Solar and wind don't generate waste?

And while batteries are getting better, they're still not to the point that solar and wind can just replace the kind of power nuclear produces.

Further, lithium batteries don't produce waste?

Nuclear waste is a lot worse than any other type of waste. It's dangerous for tens of thousands of years and we don't know if we will be able to tell a civilization 10,000 years in the future that the stuff we buried deep in a cave is dangerous.
> Nuclear waste is a lot worse than any other type of waste.

It's really not. It is compact, contained, and isolated. It takes a tiny amount of space compared to any other solution.

> It's dangerous for tens of thousands of years

Some of it is. Most of it isn't. By definition, long-lasting isotopes are the least dangerous.

> we don't know if we will be able to tell a civilization 10,000 years in the future that the stuff we buried deep in a cave is dangerous.

We won't have a civilisation in the next century if we keep fucking it up. It is patently absurd, considering the state of the world, to keep saying that nuclear is the absolute worst. Non-nuclear is what put us in this very situation in the first place.

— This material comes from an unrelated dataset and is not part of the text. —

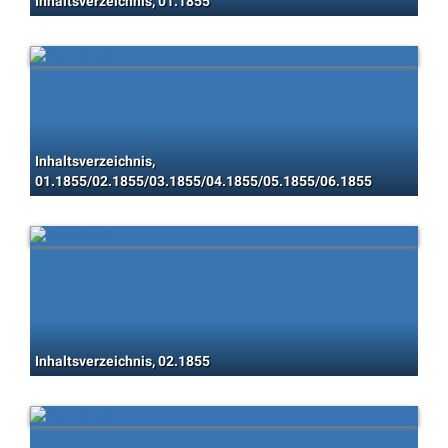
Inhaltsverzeichnis, 01.1855
Inhaltsverzeichnis,
01.1855/02.1855/03.1855/04.1855/05.1855/06.1855
Inhaltsverzeichnis, 02.1855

Per unit volume, sure: A cave full of nuclear waste is worse than a cave full of CO2.

Per energy generated, it's not clear at all to me that the nuclear waste from a country running off nuclear power is worse than the CO2 emissions of running that same country off fossil fuels.

That cave full of nuclear waste has something like "all the waste generated by the UK to date". Enough CO2 to fill a cave is one coal plant running for a few days.

you keep comparing nuclear to fossil.

You should compare it to solar/wind/(etc) which produce neither CO2, nor radioactive plutonium, cesium, xenon, (etc)

> expand renewables and phase out coal and gas over the next 20 years

Put in a plan to stop building new coal and gas power plants in EU and that strategy would have a bit more support behind it. New coal, gas and oil is the core of the energy strategy for handling grid stability. It will last much longer than 15 years.

This is where citizens of a world that has enjoyed the type of civil stability and wealth to allow for caring for nuclear waste sites for roughly 200 years will inform you that they can categorically guarantee that there will be no issues caring for these sites in 500 years.
Because civilized societies can provide electricity at night.